**Try it**
Would you give all of the records again, exactly as they read?

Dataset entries
⟨

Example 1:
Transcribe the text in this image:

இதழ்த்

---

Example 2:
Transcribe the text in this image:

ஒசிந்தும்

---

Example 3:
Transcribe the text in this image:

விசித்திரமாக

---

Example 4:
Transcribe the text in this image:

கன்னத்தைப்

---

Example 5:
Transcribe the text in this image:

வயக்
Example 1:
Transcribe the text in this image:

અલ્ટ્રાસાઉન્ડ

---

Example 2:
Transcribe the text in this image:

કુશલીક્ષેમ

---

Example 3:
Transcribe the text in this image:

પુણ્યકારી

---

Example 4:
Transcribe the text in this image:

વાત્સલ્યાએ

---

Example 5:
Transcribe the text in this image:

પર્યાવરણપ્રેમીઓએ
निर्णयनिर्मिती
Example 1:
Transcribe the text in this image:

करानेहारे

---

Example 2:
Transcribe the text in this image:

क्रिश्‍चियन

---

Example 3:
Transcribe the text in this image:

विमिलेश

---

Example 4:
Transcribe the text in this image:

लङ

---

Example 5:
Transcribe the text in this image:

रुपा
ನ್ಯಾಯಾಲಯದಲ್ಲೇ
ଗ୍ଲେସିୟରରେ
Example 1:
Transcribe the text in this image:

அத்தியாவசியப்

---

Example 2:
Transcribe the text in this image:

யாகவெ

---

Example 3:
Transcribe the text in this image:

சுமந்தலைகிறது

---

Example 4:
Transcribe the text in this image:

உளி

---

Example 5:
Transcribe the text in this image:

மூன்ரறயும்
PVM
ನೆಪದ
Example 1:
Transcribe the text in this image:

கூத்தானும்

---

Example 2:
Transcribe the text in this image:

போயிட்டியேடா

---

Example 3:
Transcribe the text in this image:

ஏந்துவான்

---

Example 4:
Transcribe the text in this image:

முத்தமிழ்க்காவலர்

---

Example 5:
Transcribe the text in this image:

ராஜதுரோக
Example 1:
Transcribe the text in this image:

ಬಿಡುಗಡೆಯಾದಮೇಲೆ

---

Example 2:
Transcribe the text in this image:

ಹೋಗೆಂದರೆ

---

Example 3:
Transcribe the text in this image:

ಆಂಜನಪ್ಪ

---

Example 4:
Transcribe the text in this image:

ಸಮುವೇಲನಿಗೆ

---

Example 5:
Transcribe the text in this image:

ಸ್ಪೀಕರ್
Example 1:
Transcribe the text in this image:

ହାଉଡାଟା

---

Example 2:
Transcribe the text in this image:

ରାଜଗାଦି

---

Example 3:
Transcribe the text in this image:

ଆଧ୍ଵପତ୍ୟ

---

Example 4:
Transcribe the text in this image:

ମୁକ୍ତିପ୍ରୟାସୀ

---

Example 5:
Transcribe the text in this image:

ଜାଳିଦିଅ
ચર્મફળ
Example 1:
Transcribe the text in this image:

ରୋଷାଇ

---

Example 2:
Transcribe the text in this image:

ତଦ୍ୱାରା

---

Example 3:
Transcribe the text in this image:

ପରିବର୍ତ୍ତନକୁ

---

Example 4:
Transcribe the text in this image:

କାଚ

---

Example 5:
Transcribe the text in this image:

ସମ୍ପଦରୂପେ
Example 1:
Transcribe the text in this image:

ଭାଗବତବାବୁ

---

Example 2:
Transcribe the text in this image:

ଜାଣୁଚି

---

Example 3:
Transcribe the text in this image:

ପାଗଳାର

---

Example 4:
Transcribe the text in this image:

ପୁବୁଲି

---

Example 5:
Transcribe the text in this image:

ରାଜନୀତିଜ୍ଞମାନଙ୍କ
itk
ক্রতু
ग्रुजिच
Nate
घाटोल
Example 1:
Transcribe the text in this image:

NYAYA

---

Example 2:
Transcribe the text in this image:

⟩

**Task output**
Example 1:
Transcribe the text in this image:

இதழ்த்

---

Example 2:
Transcribe the text in this image:

ஒசிந்தும்

---

Example 3:
Transcribe the text in this image:

விசித்திரமாக

---

Example 4:
Transcribe the text in this image:

கன்னத்தைப்

---

Example 5:
Transcribe the text in this image:

வயக்
Example 1:
Transcribe the text in this image:

અલ્ટ્રાસાઉન્ડ

---

Example 2:
Transcribe the text in this image:

કુશલીક્ષેમ

---

Example 3:
Transcribe the text in this image:

પુણ્યકારી

---

Example 4:
Transcribe the text in this image:

વાત્સલ્યાએ

---

Example 5:
Transcribe the text in this image:

પર્યાવરણપ્રેમીઓએ
निर्णयनिर्मिती
Example 1:
Transcribe the text in this image:

करानेहारे

---

Example 2:
Transcribe the text in this image:

क्रिश्‍चियन

---

Example 3:
Transcribe the text in this image:

विमिलेश

---

Example 4:
Transcribe the text in this image:

लङ

---

Example 5:
Transcribe the text in this image:

रुपा
ನ್ಯಾಯಾಲಯದಲ್ಲೇ
ଗ୍ଲେସିୟରରେ
Example 1:
Transcribe the text in this image:

அத்தியாவசியப்

---

Example 2:
Transcribe the text in this image:

யாகவெ

---

Example 3:
Transcribe the text in this image:

சுமந்தலைகிறது

---

Example 4:
Transcribe the text in this image:

உளி

---

Example 5:
Transcribe the text in this image:

மூன்ரறயும்
PVM
ನೆಪದ
Example 1:
Transcribe the text in this image:

கூத்தானும்

---

Example 2:
Transcribe the text in this image:

போயிட்டியேடா

---

Example 3:
Transcribe the text in this image:

ஏந்துவான்

---

Example 4:
Transcribe the text in this image:

முத்தமிழ்க்காவலர்

---

Example 5:
Transcribe the text in this image:

ராஜதுரோக
Example 1:
Transcribe the text in this image:

ಬಿಡುಗಡೆಯಾದಮೇಲೆ

---

Example 2:
Transcribe the text in this image:

ಹೋಗೆಂದರೆ

---

Example 3:
Transcribe the text in this image:

ಆಂಜನಪ್ಪ

---

Example 4:
Transcribe the text in this image:

ಸಮುವೇಲನಿಗೆ

---

Example 5:
Transcribe the text in this image:

ಸ್ಪೀಕರ್
Example 1:
Transcribe the text in this image:

ହାଉଡାଟା

---

Example 2:
Transcribe the text in this image:

ରାଜଗାଦି

---

Example 3:
Transcribe the text in this image:

ଆଧ୍ଵପତ୍ୟ

---

Example 4:
Transcribe the text in this image:

ମୁକ୍ତିପ୍ରୟାସୀ

---

Example 5:
Transcribe the text in this image:

ଜାଳିଦିଅ
ચર્મફળ
Example 1:
Transcribe the text in this image:

ରୋଷାଇ

---

Example 2:
Transcribe the text in this image:

ତଦ୍ୱାରା

---

Example 3:
Transcribe the text in this image:

ପରିବର୍ତ୍ତନକୁ

---

Example 4:
Transcribe the text in this image:

କାଚ

---

Example 5:
Transcribe the text in this image:

ସମ୍ପଦରୂପେ
Example 1:
Transcribe the text in this image:

ଭାଗବତବାବୁ

---

Example 2:
Transcribe the text in this image:

ଜାଣୁଚି

---

Example 3:
Transcribe the text in this image:

ପାଗଳାର

---

Example 4:
Transcribe the text in this image:

ପୁବୁଲି

---

Example 5:
Transcribe the text in this image:

ରାଜନୀତିଜ୍ଞମାନଙ୍କ
itk
ক্রতু
ग्रुजिच
Nate
घाटोल
Example 1:
Transcribe the text in this image:

NYAYA

---

Example 2:
Transcribe the text in this image:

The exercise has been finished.